While Americans aren't the most popular folks on earth, the stereotype of the drunken, obnoxious American tourist that Anne Kim wrote about in her Sunday piece on the NEXT page was very much out of step with my recent experience abroad.
I found the opposite to be true, as far as general labels go. Every American I met was keenly aware of his or her deflated status and popularity and acted accordingly in public, drunk or not.
I met a couple of girls from Bainbridge Island who I had to persuade to drop their English accent. Other people I know pretended to be Canadians. If anything, the modern American tourist is extremely sensitive to our international disposition.

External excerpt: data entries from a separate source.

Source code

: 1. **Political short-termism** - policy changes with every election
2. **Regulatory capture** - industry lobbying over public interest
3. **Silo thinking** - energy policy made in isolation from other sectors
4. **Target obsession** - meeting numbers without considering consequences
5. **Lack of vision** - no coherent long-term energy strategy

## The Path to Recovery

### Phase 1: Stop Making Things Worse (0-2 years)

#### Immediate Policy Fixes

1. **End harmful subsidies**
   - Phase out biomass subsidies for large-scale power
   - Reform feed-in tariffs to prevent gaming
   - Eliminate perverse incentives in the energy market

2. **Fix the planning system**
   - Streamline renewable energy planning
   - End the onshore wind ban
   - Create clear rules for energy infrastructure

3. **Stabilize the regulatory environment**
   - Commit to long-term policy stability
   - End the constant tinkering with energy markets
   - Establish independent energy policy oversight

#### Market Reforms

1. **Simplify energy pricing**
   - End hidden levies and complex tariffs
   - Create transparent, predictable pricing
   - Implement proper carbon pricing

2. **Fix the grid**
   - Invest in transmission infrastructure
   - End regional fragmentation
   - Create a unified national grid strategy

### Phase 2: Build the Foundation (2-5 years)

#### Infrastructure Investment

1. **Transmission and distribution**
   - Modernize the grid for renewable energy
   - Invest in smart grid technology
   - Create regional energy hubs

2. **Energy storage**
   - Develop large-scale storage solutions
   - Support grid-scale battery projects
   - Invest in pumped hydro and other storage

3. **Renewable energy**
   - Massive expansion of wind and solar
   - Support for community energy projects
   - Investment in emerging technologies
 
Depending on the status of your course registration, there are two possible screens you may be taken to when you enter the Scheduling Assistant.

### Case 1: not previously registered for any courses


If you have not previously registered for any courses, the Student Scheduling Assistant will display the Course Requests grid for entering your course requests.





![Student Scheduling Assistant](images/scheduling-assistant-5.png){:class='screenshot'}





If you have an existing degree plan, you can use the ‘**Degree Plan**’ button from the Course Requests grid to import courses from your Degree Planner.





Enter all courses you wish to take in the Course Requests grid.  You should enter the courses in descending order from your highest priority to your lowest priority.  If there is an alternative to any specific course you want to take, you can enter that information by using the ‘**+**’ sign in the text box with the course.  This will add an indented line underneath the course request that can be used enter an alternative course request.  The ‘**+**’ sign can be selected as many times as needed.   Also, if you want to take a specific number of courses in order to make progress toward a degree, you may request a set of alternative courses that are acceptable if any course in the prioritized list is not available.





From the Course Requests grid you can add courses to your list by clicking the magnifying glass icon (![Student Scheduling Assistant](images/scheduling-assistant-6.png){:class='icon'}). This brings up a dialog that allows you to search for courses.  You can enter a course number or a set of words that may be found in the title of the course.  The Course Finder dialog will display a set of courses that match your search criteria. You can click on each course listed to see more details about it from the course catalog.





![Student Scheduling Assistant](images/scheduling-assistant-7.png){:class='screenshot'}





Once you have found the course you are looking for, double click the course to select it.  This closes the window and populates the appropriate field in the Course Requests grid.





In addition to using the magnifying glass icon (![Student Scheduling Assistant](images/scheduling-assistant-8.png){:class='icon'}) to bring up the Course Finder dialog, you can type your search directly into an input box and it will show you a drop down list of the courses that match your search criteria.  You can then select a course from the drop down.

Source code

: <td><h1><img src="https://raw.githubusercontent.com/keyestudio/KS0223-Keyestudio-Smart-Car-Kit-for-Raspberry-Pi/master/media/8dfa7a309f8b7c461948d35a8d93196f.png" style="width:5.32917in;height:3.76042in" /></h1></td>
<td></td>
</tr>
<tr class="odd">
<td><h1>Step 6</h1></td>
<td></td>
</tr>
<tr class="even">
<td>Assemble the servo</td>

The Aussies and the English, on the other hand, inherited the obnoxious fury that so many wish to label the Americans with. Without failure, every time I awoke late at night to hear some drunken moron screaming in the streets. It was almost always somebody with an English accent.
The Americans know their role and for the most part have adapted. The world Anne Kim perpetuates is from ages past, a tired cliche.
As for belligerent Aussies and what not, if Anne travels abroad I can guarantee she'll find her share. When it comes to traveling to Europe, its cool to be anything but American; this is fairly obvious and I sincerely doubt there is any measure for gauguing the amount of hooliganistic activity derived by young American travelers of late. That trend probably died about the same time we invaded Iraq.